(Passage for review)

A view of The Texas Giant roller coaster at Six Flags Over Texas on July 22.

The body of a Texas woman who died when she was sent flying from a roller coaster in July was found partially severed and strewn across a roof, according to a new report.

The new report from the Arlington Police Department details the grisly death of Rosa Ayala-Gaona Esparza, 52, after she was flung from the Texas Giant roller coaster at a Six Flags amusement park on July 19. The report says it took firefighters an hour to find her body, the Houston Chronicle reports; it was “partially wrapped around” a support beam with her lower body lying on top of the roof and “nearly severed upper body hanging over the south side of the roof.”

Investigators interviewed 17 witnesses, including the coaster operator, who remembered thinking Esparza’s restraint was not all the way down on her thigh. The restraint was secure enough that the ride’s computer registered it as locked, the operator said.

(End Passage for review)

* _Problem statement_
List every number written in digits in the passage about the roller coaster death, with the words each one goes with.

(Dataset excerpts)

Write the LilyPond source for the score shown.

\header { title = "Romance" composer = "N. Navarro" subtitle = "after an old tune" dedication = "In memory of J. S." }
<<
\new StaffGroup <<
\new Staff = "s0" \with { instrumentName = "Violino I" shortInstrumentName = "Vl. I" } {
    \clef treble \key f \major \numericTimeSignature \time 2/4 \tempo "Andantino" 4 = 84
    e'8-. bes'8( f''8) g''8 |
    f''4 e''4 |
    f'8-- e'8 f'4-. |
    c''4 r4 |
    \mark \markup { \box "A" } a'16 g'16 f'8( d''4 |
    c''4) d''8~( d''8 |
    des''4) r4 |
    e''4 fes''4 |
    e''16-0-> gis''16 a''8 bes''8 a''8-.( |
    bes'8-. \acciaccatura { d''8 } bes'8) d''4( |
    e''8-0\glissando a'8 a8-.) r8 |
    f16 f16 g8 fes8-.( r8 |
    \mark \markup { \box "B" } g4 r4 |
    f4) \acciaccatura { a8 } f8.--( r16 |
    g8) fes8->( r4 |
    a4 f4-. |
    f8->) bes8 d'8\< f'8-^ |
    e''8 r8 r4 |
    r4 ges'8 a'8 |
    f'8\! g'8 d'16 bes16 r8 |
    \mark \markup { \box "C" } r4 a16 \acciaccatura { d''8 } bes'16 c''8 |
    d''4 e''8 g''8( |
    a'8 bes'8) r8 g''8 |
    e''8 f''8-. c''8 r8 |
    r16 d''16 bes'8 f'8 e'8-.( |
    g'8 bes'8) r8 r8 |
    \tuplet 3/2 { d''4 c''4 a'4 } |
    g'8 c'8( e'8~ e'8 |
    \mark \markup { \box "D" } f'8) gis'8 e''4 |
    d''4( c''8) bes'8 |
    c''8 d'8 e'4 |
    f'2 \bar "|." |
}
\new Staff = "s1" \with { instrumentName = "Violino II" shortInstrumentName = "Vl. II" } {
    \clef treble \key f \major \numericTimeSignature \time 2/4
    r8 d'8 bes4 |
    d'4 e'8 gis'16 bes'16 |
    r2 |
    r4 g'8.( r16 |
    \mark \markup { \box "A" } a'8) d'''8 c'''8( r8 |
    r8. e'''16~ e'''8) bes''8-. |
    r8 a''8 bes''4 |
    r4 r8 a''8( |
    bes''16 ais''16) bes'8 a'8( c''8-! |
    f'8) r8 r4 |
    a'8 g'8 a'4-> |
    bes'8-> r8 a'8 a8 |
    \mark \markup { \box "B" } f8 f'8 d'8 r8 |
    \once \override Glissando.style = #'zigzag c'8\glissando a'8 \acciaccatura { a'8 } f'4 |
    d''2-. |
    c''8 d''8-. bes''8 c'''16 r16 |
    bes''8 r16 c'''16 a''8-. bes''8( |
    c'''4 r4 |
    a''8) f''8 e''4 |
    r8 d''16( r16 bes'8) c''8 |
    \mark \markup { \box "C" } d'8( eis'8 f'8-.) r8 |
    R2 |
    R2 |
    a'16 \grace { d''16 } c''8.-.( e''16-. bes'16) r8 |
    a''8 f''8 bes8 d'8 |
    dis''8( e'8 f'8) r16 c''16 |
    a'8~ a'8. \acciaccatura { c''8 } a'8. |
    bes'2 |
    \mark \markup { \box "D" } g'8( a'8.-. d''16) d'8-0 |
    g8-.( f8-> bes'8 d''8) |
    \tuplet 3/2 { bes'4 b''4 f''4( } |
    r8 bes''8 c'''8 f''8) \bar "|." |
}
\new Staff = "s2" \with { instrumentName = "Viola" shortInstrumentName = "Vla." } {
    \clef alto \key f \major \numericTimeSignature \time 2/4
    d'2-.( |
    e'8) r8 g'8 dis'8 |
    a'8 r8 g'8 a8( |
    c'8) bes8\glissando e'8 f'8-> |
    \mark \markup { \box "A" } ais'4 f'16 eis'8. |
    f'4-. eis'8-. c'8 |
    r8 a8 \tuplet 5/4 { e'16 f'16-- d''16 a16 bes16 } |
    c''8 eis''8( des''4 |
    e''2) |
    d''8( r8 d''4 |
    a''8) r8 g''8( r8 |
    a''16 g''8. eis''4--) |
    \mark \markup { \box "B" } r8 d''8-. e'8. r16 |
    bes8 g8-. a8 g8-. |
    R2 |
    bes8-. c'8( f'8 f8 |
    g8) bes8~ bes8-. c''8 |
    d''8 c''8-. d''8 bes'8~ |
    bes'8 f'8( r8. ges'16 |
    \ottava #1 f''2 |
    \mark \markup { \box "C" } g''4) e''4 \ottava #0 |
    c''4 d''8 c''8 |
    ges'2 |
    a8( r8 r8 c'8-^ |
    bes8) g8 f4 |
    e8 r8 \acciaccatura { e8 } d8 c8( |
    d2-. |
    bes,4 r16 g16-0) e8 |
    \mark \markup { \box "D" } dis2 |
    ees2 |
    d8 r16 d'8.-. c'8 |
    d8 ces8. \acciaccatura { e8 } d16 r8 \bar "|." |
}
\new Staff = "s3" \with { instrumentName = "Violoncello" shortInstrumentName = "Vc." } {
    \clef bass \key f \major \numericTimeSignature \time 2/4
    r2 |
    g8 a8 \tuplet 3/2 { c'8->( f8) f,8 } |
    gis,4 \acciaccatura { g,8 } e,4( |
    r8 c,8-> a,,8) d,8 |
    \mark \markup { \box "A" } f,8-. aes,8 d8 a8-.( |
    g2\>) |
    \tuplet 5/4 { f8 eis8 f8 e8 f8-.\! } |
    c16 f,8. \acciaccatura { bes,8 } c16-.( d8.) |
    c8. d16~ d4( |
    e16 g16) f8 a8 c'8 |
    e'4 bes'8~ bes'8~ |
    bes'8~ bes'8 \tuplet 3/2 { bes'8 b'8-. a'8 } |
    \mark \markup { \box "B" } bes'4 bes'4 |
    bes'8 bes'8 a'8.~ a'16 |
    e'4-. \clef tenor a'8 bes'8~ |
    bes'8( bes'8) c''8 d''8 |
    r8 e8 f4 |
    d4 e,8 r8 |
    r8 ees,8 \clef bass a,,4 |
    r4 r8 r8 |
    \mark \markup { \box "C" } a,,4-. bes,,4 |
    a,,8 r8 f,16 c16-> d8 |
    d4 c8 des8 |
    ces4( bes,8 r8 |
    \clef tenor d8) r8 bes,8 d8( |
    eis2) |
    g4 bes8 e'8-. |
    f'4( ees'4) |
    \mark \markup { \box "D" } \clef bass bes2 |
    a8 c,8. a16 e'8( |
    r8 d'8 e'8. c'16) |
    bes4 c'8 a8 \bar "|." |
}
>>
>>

(End Dataset excerpts)

* _Solution for this problem_
- 22: "July 22"
- 52: Rosa Ayala-Gaona Esparza's age
- 19: "July 19"
- 17: "17 witnesses"